┏━━

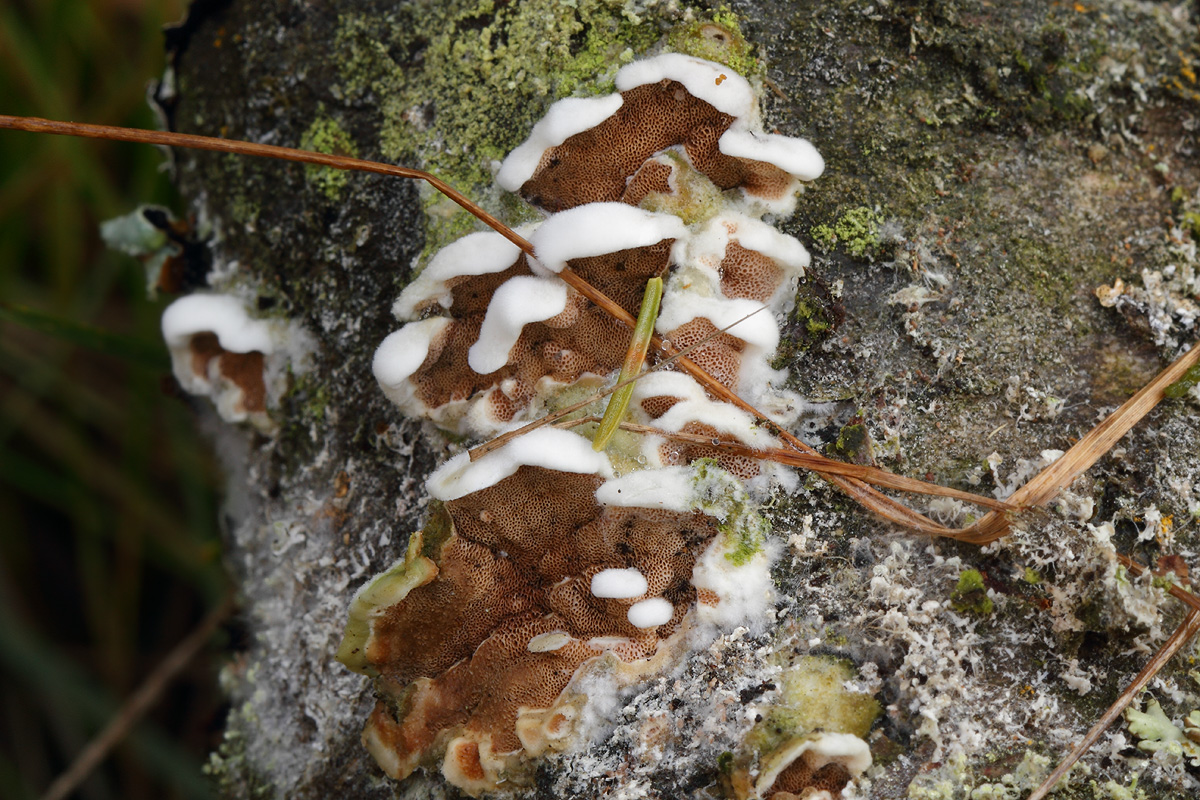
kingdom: Fungi
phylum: Basidiomycota
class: Agaricomycetes
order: Polyporales
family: Irpicaceae
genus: Vitreoporus
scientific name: Vitreoporus dichrous
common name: tofarvet foldporesvamp
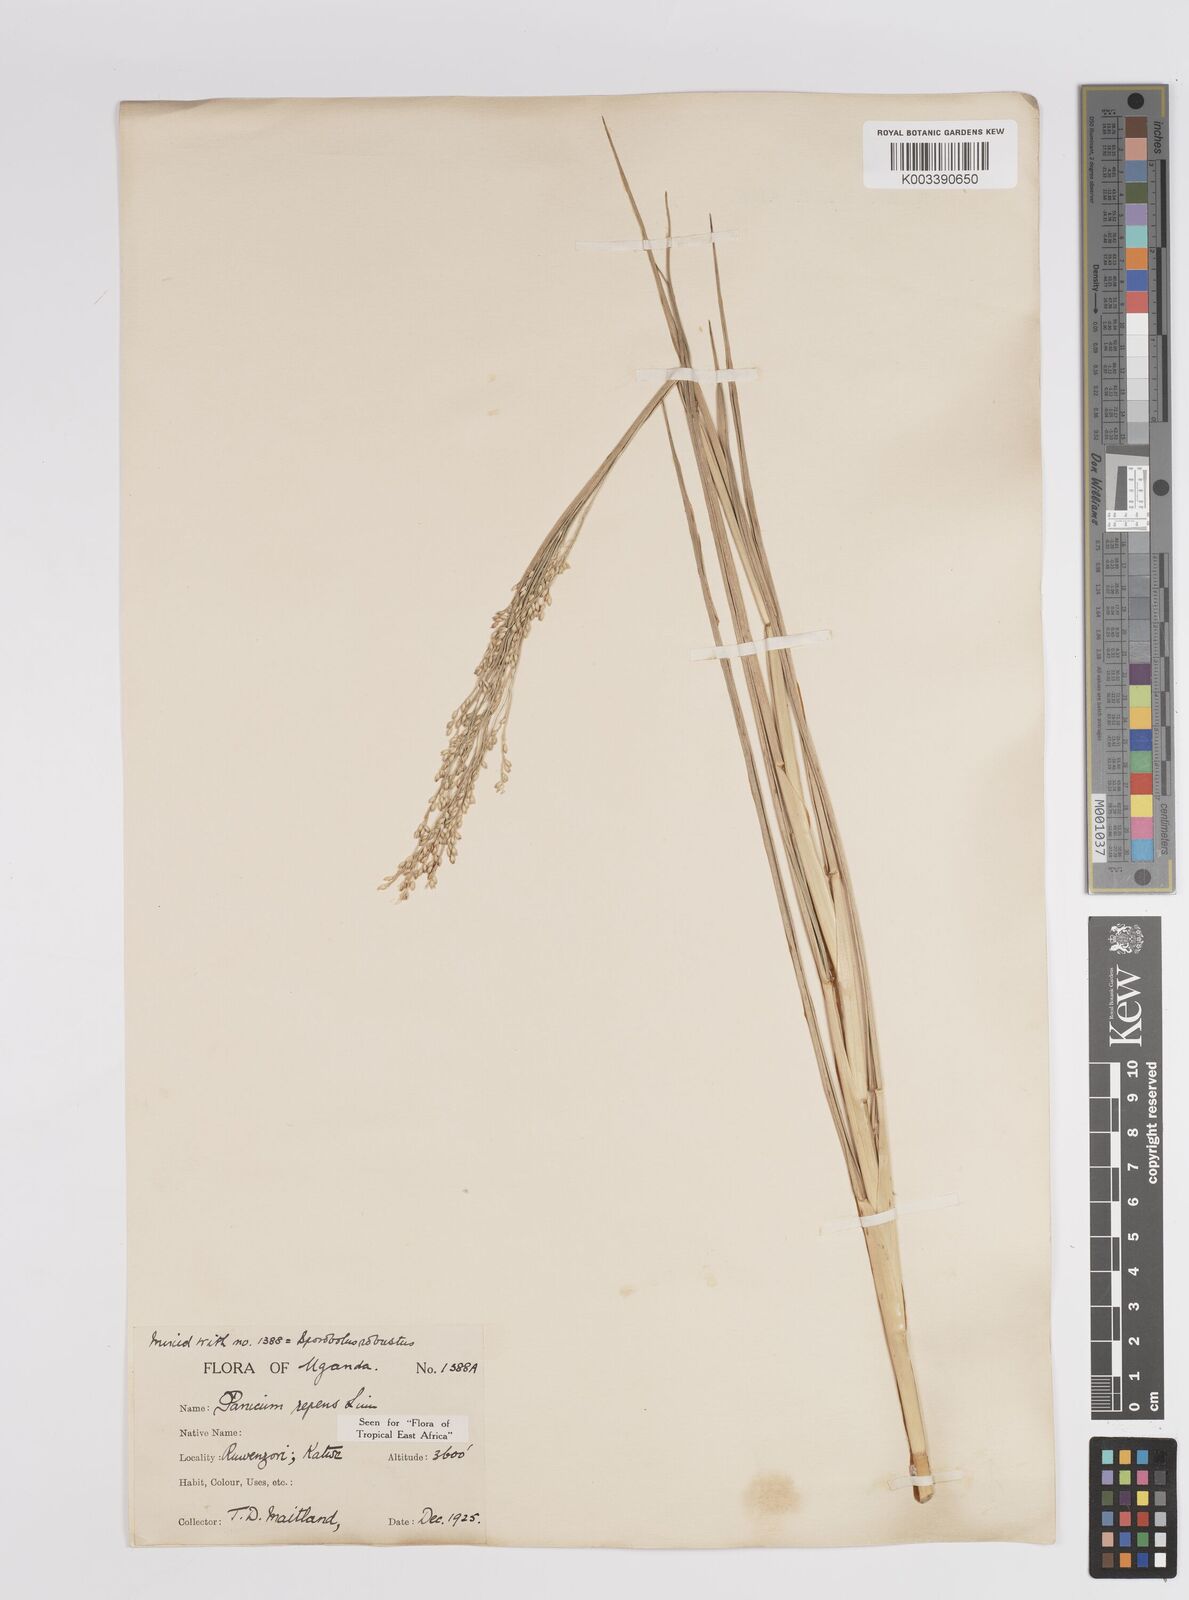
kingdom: Plantae
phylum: Tracheophyta
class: Liliopsida
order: Poales
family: Poaceae
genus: Panicum
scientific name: Panicum repens
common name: Torpedo grass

┗━━

**What to work on**
Reproduce verbatim every line of text in the entries above, omitting the pictures.

**Result for this exercise**
kingdom: Fungi
phylum: Basidiomycota
class: Agaricomycetes
order: Polyporales
family: Irpicaceae
genus: Vitreoporus
scientific name: Vitreoporus dichrous
common name: tofarvet foldporesvamp
kingdom: Plantae
phylum: Tracheophyta
class: Liliopsida
order: Poales
family: Poaceae
genus: Panicum
scientific name: Panicum repens
common name: Torpedo grass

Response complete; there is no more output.